*TRY IT*
Each line holding the string "från" is to be copied from the data.

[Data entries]
━━━
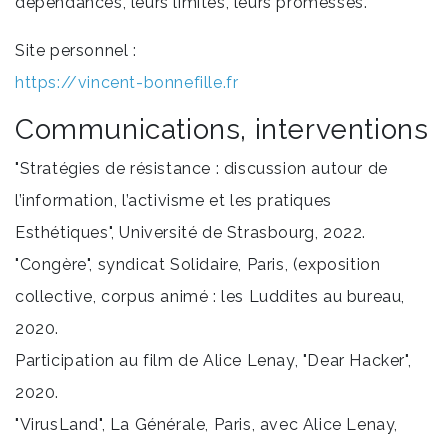
dépendances, leurs limites, leurs promesses.
Site personnel :
https://vincent-bonnefille.fr
Communications, interventions
"Stratégies de résistance : discussion autour de
l’information, l’activisme et les pratiques
Esthétiques", Université de Strasbourg, 2022.
"Congère", syndicat Solidaire, Paris, (exposition
collective, corpus animé : les Luddites au bureau,
2020.
Participation au film de Alice Lenay, "Dear Hacker",
2020.
"VirusLand", La Générale, Paris, avec Alice Lenay,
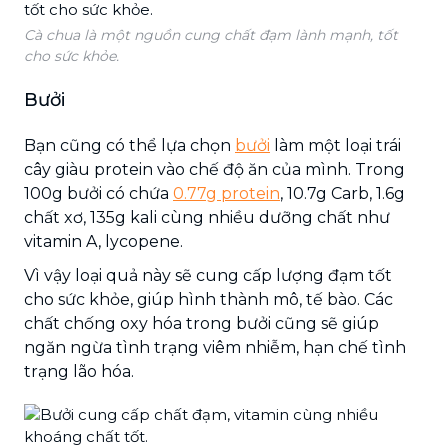
Cà chua là một nguồn cung chất đạm lành mạnh, tốt
cho sức khỏe.
Bưởi
Bạn cũng có thể lựa chọn
bưởi
làm một loại trái
cây giàu protein vào chế độ ăn của mình. Trong
100g bưởi có chứa
0.77g protein
, 10.7g Carb, 1.6g
chất xơ, 135g kali cùng nhiều dưỡng chất như
vitamin A, lycopene.
Vì vậy loại quả này sẽ cung cấp lượng đạm tốt
cho sức khỏe, giúp hình thành mô, tế bào. Các
chất chống oxy hóa trong bưởi cũng sẽ giúp
ngăn ngừa tình trạng viêm nhiễm, hạn chế tình
trạng lão hóa.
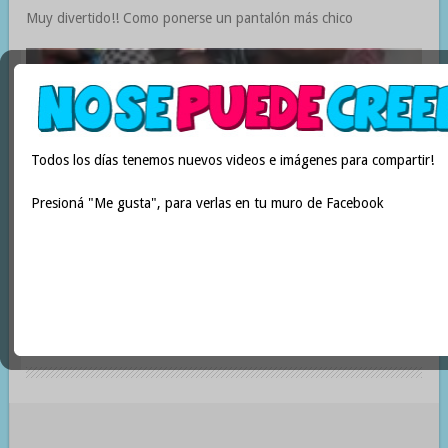
Muy divertido!! Como ponerse un pantalón más chico
Todos los días tenemos nuevos videos e imágenes para compartir!
Presioná "Me gusta", para verlas en tu muro de Facebook
Increíble hombre de goma! Buenísimas las acrobacias que hace!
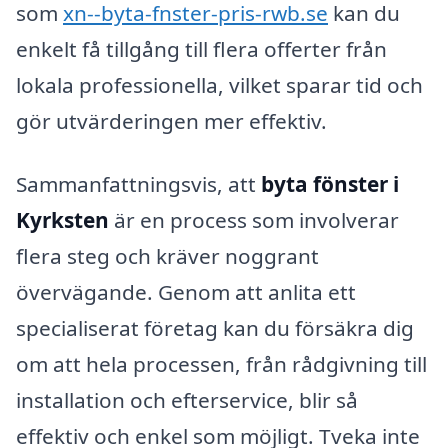
som
xn--byta-fnster-pris-rwb.se
kan du
enkelt få tillgång till flera offerter från
lokala professionella, vilket sparar tid och
gör utvärderingen mer effektiv.
Sammanfattningsvis, att
byta fönster i
Kyrksten
är en process som involverar
flera steg och kräver noggrant
övervägande. Genom att anlita ett
specialiserat företag kan du försäkra dig
om att hela processen, från rådgivning till
installation och efterservice, blir så
effektiv och enkel som möjligt. Tveka inte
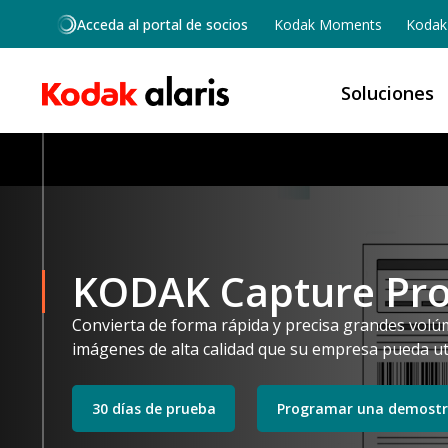
Skip to main content
Acceda al portal de socios
Kodak Moments
Kodak 
Soluciones
KODAK Capture Pro
Convierta de forma rápida y precisa grandes vol
imágenes de alta calidad que su empresa pueda uti
30 días de prueba
Programar una demostr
━━━
*EXERCISE SOLUTION*
enkelt få tillgång till flera offerter från
om att hela processen, från rådgivning till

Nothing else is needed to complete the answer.